I would like to explain this concept in a way that we can easily understand it.
For the sake of simplicity, let’s consider that we live in a two-dimensional world.
- Alex’s house is located at coordinates [10,10] (x=10 and y =10). Let’s refer to it as vector A.
- Furthermore, his friend Bob lives in a house with coordinates [20,20] (x=20 and y=20). I will refer to it as vector B.
If Alex wants to meet Bob at his place then Alex would have to travel +10 points on the x-axis and +10 points on the y-axis. This movement and direction can be represented as a two-dimensional vector [10,10]. Let’s refer to it as vector C.
We can see that vector A to B are related because vector B can be achieved by scaling (multiplying) the vector A by 2. This is because 2 x [10,10] = [20,20]. This is the address of Bob. Vector C also represents the movement for A to reach B.
The key to note is that a vector can contain the magnitude and direction of a movement. So far so good!
We learned from the introduction above that large set of data can be represented as a matrix and we need to somehow compress the columns of the sparse matrix to speed up our calculations. Plus if we multiply a matrix by a vector then we achieve a new vector. The multiplication of a matrix by a vector is known as transformation matrices.
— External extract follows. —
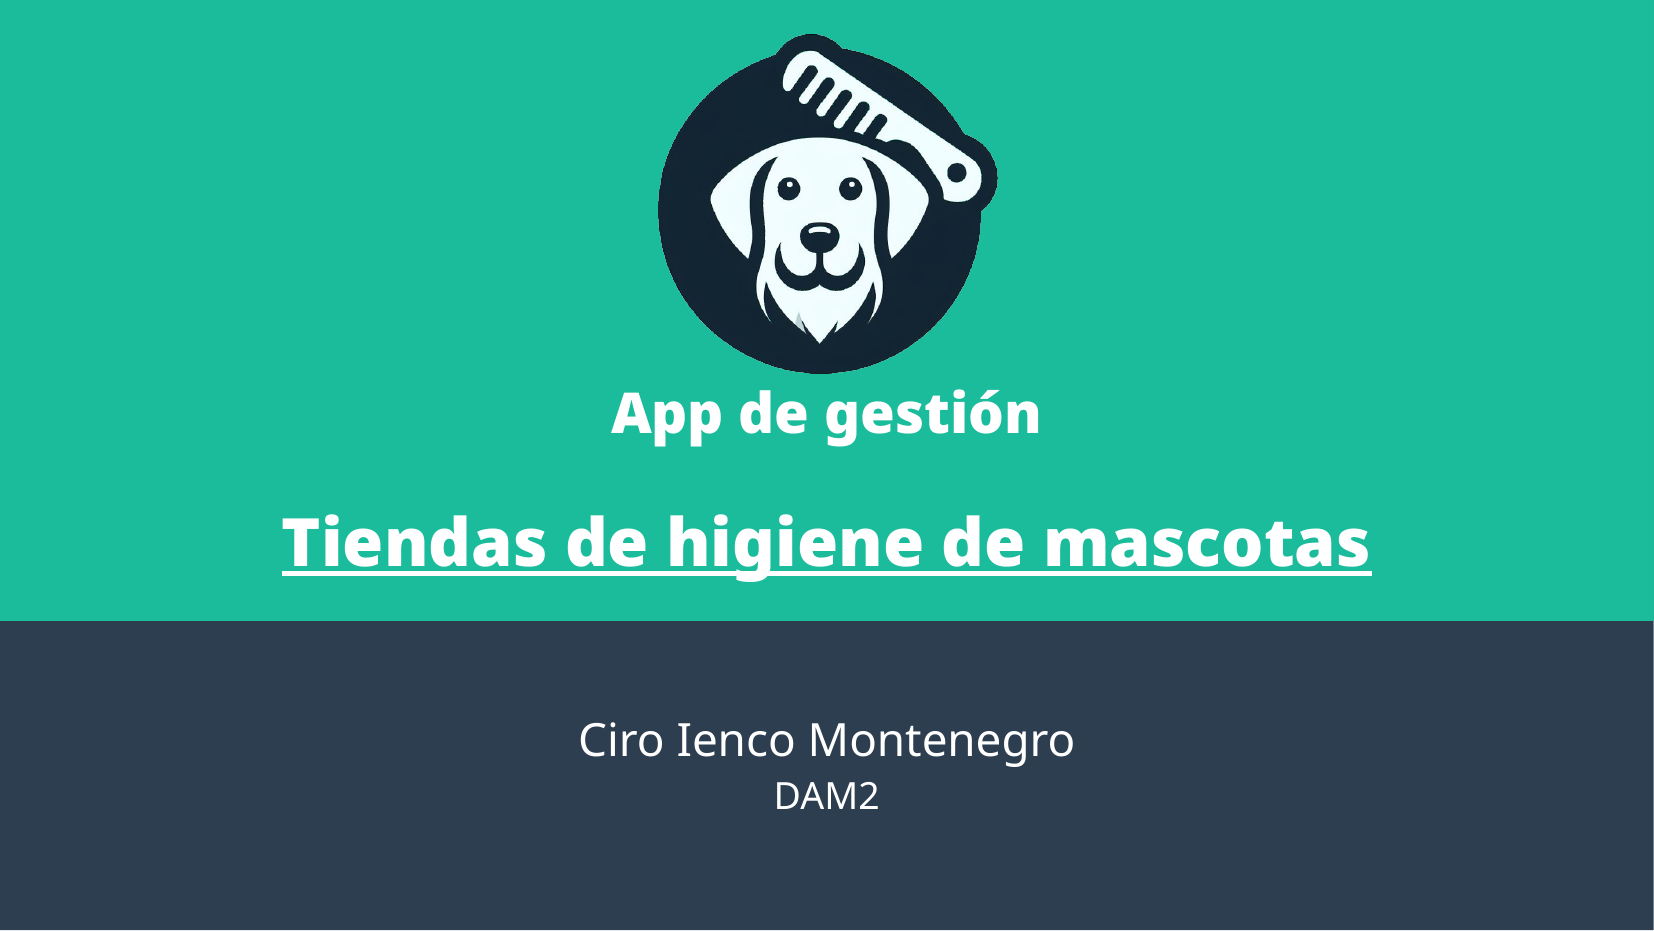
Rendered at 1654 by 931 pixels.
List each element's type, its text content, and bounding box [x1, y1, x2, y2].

picture [649, 24, 1004, 384]
subtitle Ciro Ienco Montenegro DAM2 [59, 642, 1595, 886]
title App de gestión Tiendas de higiene de mascotas [59, 329, 1595, 591]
We can transform and change matrices into new vectors by multiplying a matrix with a vector. The multiplication of the matrix by a vector computes a new vector. This is the transformed vector. Hold that thought for now!
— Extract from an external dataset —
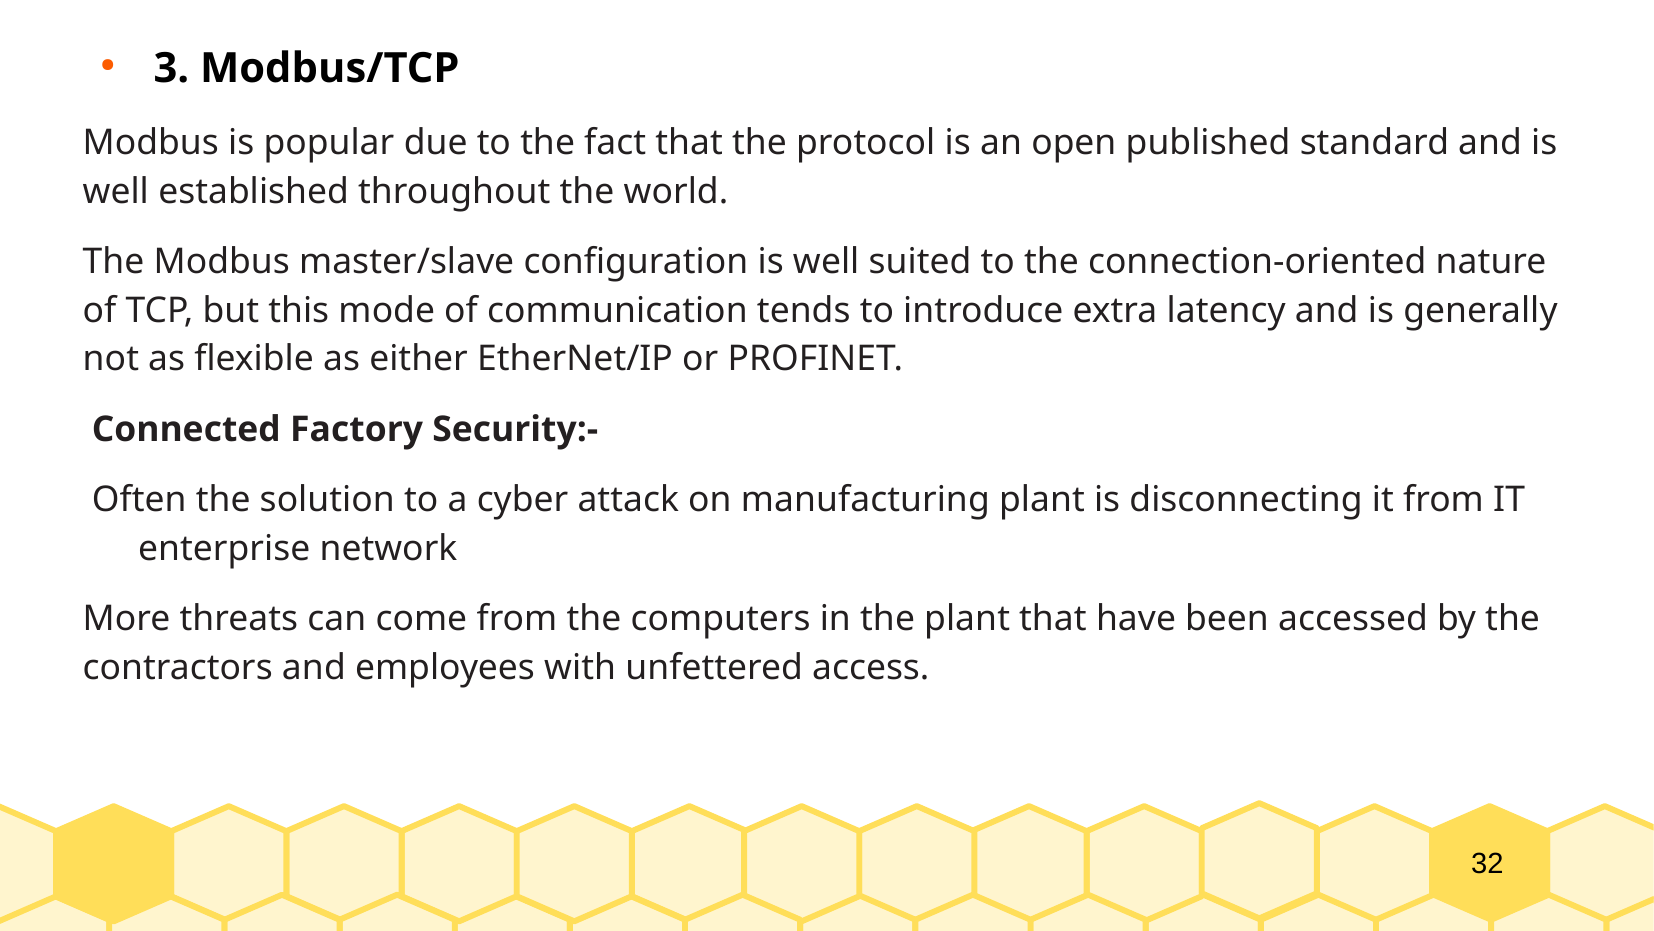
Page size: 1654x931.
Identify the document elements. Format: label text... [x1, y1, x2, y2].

list 3. Modbus/TCP Modbus is popular due to the fact that the protocol is an open published standard and is well established throughout the world. The Modbus master/slave configuration is well suited to the connection-oriented nature of TCP, but this mode of communication tends to introduce extra latency and is generally not as flexible as either EtherNet/IP or PROFINET. Connected Factory Security:- Often the solution to a cyber attack on manufacturing plant is disconnecting it from IT enterprise network More threats can come from the computers in the plant that have been accessed by the contractors and employees with unfettered access. [82, 37, 1571, 931]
The new vector can be considered to be in two forms:
- Sometimes, the new transformed vector is just a scaled form of the original vector. This means that the new vector can be re-calculated by simply multiplying a scalar (number) to the original vector; just as in the example of vector A and B above.
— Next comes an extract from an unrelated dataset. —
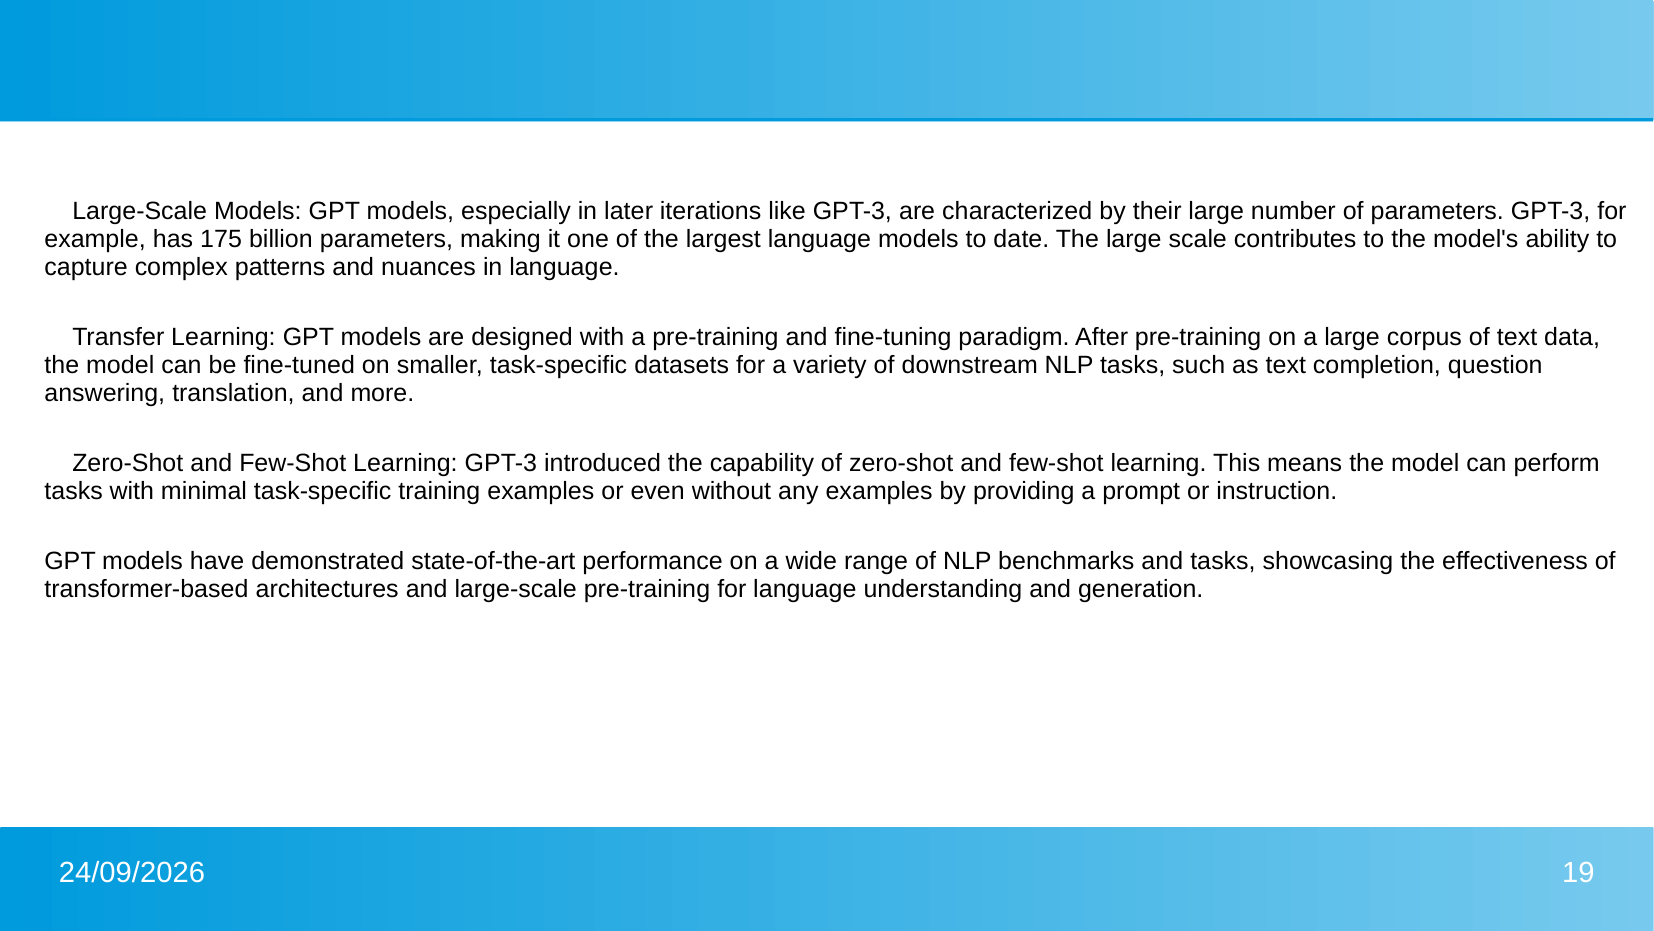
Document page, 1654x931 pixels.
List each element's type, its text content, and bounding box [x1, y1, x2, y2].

text_box Large-Scale Models: GPT models, especially in later iterations like GPT-3, are characterized by their large number of parameters. GPT-3, for example, has 175 billion parameters, making it one of the largest language models to date. The large scale contributes to the model's ability to capture complex patterns and nuances in language. Transfer Learning: GPT models are designed with a pre-training and fine-tuning paradigm. After pre-training on a large corpus of text data, the model can be fine-tuned on smaller, task-specific datasets for a variety of downstream NLP tasks, such as text completion, question answering, translation, and more. Zero-Shot and Few-Shot Learning: GPT-3 introduced the capability of zero-shot and few-shot learning. This means the model can perform tasks with minimal task-specific training examples or even without any examples by providing a prompt or instruction. GPT models have demonstrated state-of-the-art performance on a wide range of NLP benchmarks and tasks, showcasing the effectiveness of transformer-based architectures and large-scale pre-training for language understanding and generation. [29, 147, 1654, 653]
- And other times, the transformed vector has no direct scalar relationship with the original vector which we used to multiply to the matrix.
If the new transformed vector is just a scaled form of the original vector then the original vector is known to be an eigenvector of the original matrix. Vectors that have this characteristic are special vectors and they are known as eigenvectors. Eigenvectors can be used to represent a large dimensional matrix.
Therefore, if our input is a large sparse matrix M then we can find a vector o that can replace the matrix M. The criteria is that the product of matrix M and vector o should be the product of vector o and a scalar n:
M * o = n* o
This means that a matrix M and a vector o can be replaced by a scalar n and a vector o.
In this instance, o is the eigenvector and n is the eigenvalue and our target is to find o and n.
Therefore an eigenvector is a vector that does not change when a transformation is applied to it, except that it becomes a scaled version of the original vector.
Eigenvectors can help us calculating an approximation of a large matrix as a smaller vector. There are many other uses which I will explain later on in the article.
Eigenvectors are used to make linear transformation understandable. Think of eigenvectors as stretching/compressing an X-Y line chart without changing their direction.